### Provided text
Segment Open

Monitoring Contractile Cardiomyocytes via Impedance Using Multipurpose Thin Film Ruthenium Oxide Electrodes
Esther Tanumihardja,
Douwe S. de Bruijn,
Rolf H. Slaats,
Wouter Olthuis,
Albert van den Berg
Affiliations
Esther Tanumihardja
BIOS Lab on a Chip Group, Max Planck Centre for Complex Fluid Dynamics and Technical Medical Centre, MESA+ Institute for Nanotechnology, University of Twente, 7500 AE Enschede, The Netherlands
Douwe S. de Bruijn
BIOS Lab on a Chip Group, Max Planck Centre for Complex Fluid Dynamics and Technical Medical Centre, MESA+ Institute for Nanotechnology, University of Twente, 7500 AE Enschede, The Netherlands
Rolf H. Slaats
Applied Stem Cell Technologies Group, Technical Medical Centre, University of Twente, 7500 AE Enschede, The Netherlands
Wouter Olthuis
BIOS Lab on a Chip Group, Max Planck Centre for Complex Fluid Dynamics and Technical Medical Centre, MESA+ Institute for Nanotechnology, University of Twente, 7500 AE Enschede, The Netherlands
Albert van den Berg
BIOS Lab on a Chip Group, Max Planck Centre for Complex Fluid Dynamics and Technical Medical Centre, MESA+ Institute for Nanotechnology, University of Twente, 7500 AE Enschede, The Netherlands
A ruthenium oxide (RuOx) electrode was used to monitor contractile events of human pluripotent stem cells-derived cardiomyocytes (hPSC-CMs) through electrical impedance spectroscopy (EIS). Using RuOx electrodes presents an advantage over standard thin film Pt electrodes because the RuOx electrodes can also be used as electrochemical sensor for pH, O2, and nitric oxide, providing multisensory functionality with the same electrode. First, the EIS signal was validated in an optically transparent well-plate setup using Pt wire electrodes. This way, visual data could be recorded simultaneously. Frequency analyses of both EIS and the visual data revealed almost identical frequency components. This suggests both the EIS and visual data captured the similar events of the beating of (an area of) hPSC-CMs. Similar EIS measurement was then performed using the RuOx electrode, which yielded comparable signal and periodicity. This mode of operation adds to the versatility of the RuOx electrode’s use in in vitro studies.

Segment Closed

### About this exercise
List every author named in the text on ruthenium oxide electrodes.

(Items from a data source)

Segment Open

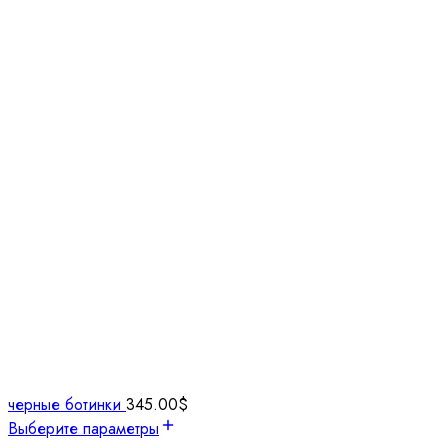
черные ботинки
345.00
$
Выберите параметры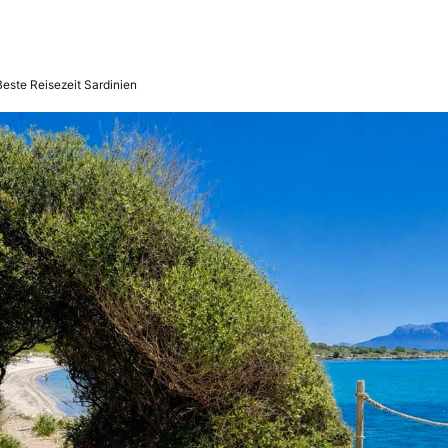
Beste Reisezeit Sardinien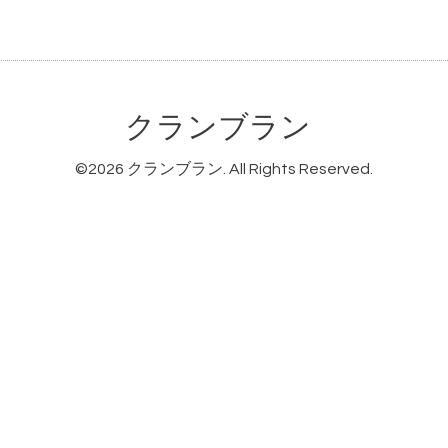
クランブラン
©2026
クランブラン
. All Rights Reserved.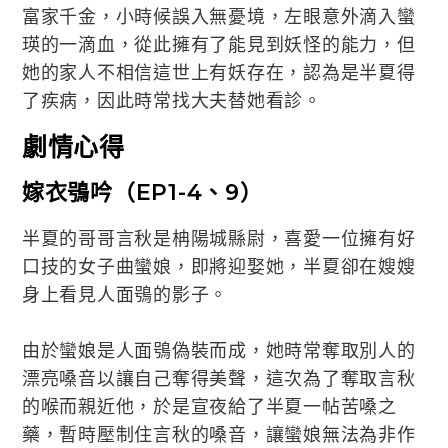
富家千金，小時候誤入無憂境，左眼意外滴入蠻
瑛的一滴血，從此擁有了能見到妖怪的能力，但
她的家人不相信這世上有妖存在，認為是半夏得
了疾病，因此時常找大夫替她看診。
劇情心得
嫁衣鴞吟（EP1-4、9）
半夏的哥哥言秋是柟陽城縣尉，喜愛一位擁有好
口技的女子曲蠻娘，即將迎娶她，半夏卻在嫂嫂
身上看見人面鴞的影子。
由於蠻娘是人面鴞偽裝而成，她時常奪取別人的
漂亮嗓音以讓自己奪得美聲，這次為了奪取言秋
的喉而親近他，於是宣夜給了半夏一帖苦嗓之
藥，暫時壓制住言秋的嗓音，讓蠻娘無法為非作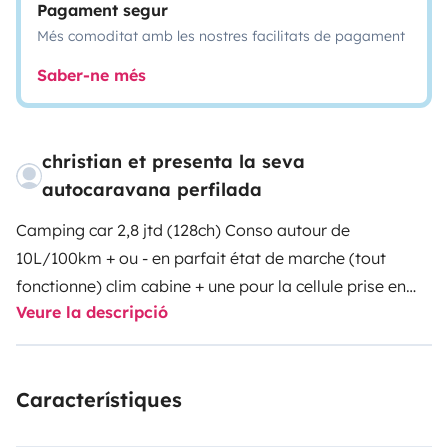
Pagament segur
Més comoditat amb les nostres facilitats de pagament
Saber-ne més
christian et presenta la seva
autocaravana perfilada
Camping car 2,8 jtd (128ch) Conso autour de
10L/100km + ou - en parfait état de marche (tout
fonctionne) clim cabine + une pour la cellule prise en
Veure la descripció
main facile très peu de porte à faux arrière, porte vélos
(2) vélos standard mais pas de vélos électrique !
Fournis avec : Vaisselle et ustensiles de cuisine pour 4
Característiques
pers, divers produits de nettoyage, tapis de sol
extérieur, table pliante + deux fauteuils et un petit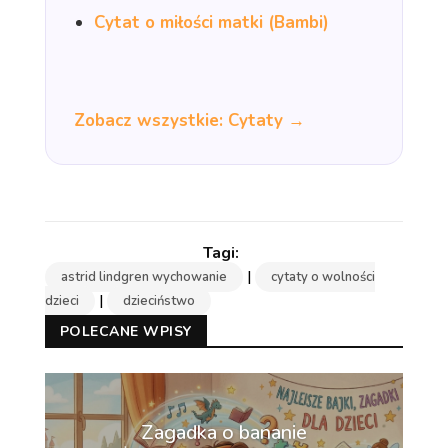
Cytat o miłości matki (Bambi)
Zobacz wszystkie: Cytaty →
|
astrid lindgren wychowanie
cytaty o wolności
|
dzieci
dzieciństwo
POLECANE WPISY
Zagadka o bananie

Segment Closed

### Answer section
Esther Tanumihardja
Douwe S. de Bruijn
Rolf H. Slaats
Wouter Olthuis
Albert van den Berg